Aim of the task >>
Quote every line of the material below word for word.

+---+

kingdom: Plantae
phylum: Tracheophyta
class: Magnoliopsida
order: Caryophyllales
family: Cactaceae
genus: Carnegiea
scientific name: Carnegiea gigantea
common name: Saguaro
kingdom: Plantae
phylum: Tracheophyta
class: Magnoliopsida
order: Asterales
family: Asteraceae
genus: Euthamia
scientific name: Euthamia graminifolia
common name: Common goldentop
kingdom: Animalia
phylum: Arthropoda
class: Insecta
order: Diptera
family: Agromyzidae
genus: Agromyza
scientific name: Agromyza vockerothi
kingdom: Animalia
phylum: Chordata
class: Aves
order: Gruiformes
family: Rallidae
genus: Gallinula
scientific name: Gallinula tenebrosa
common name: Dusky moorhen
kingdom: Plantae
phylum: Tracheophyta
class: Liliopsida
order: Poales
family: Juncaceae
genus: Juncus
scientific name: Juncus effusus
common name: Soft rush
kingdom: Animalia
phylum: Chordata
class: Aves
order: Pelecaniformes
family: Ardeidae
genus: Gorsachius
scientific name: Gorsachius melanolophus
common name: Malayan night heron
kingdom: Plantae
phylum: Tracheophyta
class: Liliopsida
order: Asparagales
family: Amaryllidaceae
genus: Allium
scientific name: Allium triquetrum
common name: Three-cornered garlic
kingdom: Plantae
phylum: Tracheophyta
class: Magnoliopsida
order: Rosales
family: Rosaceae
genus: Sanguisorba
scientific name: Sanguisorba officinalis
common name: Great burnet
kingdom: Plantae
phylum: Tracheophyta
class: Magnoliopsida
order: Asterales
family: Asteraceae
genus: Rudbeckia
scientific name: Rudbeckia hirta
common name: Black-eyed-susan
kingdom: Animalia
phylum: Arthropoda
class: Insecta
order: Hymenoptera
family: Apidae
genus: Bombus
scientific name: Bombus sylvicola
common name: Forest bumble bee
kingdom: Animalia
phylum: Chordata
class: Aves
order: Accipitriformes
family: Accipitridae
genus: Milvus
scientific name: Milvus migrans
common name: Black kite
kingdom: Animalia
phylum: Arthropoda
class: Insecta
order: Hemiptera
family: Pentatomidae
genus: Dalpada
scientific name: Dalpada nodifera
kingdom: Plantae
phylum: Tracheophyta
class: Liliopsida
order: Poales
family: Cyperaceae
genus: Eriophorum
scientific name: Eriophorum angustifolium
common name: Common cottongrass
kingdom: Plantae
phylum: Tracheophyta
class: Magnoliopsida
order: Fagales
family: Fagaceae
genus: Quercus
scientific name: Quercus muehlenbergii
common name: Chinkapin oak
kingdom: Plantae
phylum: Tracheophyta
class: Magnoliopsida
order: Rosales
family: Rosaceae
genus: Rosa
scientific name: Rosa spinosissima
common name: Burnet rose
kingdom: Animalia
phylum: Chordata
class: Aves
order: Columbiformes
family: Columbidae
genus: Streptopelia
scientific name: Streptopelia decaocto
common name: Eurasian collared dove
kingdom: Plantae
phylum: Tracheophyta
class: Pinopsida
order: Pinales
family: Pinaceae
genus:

+---+

Output of the exercise >>
kingdom: Plantae
phylum: Tracheophyta
class: Magnoliopsida
order: Caryophyllales
family: Cactaceae
genus: Carnegiea
scientific name: Carnegiea gigantea
common name: Saguaro
kingdom: Plantae
phylum: Tracheophyta
class: Magnoliopsida
order: Asterales
family: Asteraceae
genus: Euthamia
scientific name: Euthamia graminifolia
common name: Common goldentop
kingdom: Animalia
phylum: Arthropoda
class: Insecta
order: Diptera
family: Agromyzidae
genus: Agromyza
scientific name: Agromyza vockerothi
kingdom: Animalia
phylum: Chordata
class: Aves
order: Gruiformes
family: Rallidae
genus: Gallinula
scientific name: Gallinula tenebrosa
common name: Dusky moorhen
kingdom: Plantae
phylum: Tracheophyta
class: Liliopsida
order: Poales
family: Juncaceae
genus: Juncus
scientific name: Juncus effusus
common name: Soft rush
kingdom: Animalia
phylum: Chordata
class: Aves
order: Pelecaniformes
family: Ardeidae
genus: Gorsachius
scientific name: Gorsachius melanolophus
common name: Malayan night heron
kingdom: Plantae
phylum: Tracheophyta
class: Liliopsida
order: Asparagales
family: Amaryllidaceae
genus: Allium
scientific name: Allium triquetrum
common name: Three-cornered garlic
kingdom: Plantae
phylum: Tracheophyta
class: Magnoliopsida
order: Rosales
family: Rosaceae
genus: Sanguisorba
scientific name: Sanguisorba officinalis
common name: Great burnet
kingdom: Plantae
phylum: Tracheophyta
class: Magnoliopsida
order: Asterales
family: Asteraceae
genus: Rudbeckia
scientific name: Rudbeckia hirta
common name: Black-eyed-susan
kingdom: Animalia
phylum: Arthropoda
class: Insecta
order: Hymenoptera
family: Apidae
genus: Bombus
scientific name: Bombus sylvicola
common name: Forest bumble bee
kingdom: Animalia
phylum: Chordata
class: Aves
order: Accipitriformes
family: Accipitridae
genus: Milvus
scientific name: Milvus migrans
common name: Black kite
kingdom: Animalia
phylum: Arthropoda
class: Insecta
order: Hemiptera
family: Pentatomidae
genus: Dalpada
scientific name: Dalpada nodifera
kingdom: Plantae
phylum: Tracheophyta
class: Liliopsida
order: Poales
family: Cyperaceae
genus: Eriophorum
scientific name: Eriophorum angustifolium
common name: Common cottongrass
kingdom: Plantae
phylum: Tracheophyta
class: Magnoliopsida
order: Fagales
family: Fagaceae
genus: Quercus
scientific name: Quercus muehlenbergii
common name: Chinkapin oak
kingdom: Plantae
phylum: Tracheophyta
class: Magnoliopsida
order: Rosales
family: Rosaceae
genus: Rosa
scientific name: Rosa spinosissima
common name: Burnet rose
kingdom: Animalia
phylum: Chordata
class: Aves
order: Columbiformes
family: Columbidae
genus: Streptopelia
scientific name: Streptopelia decaocto
common name: Eurasian collared dove
kingdom: Plantae
phylum: Tracheophyta
class: Pinopsida
order: Pinales
family: Pinaceae
genus:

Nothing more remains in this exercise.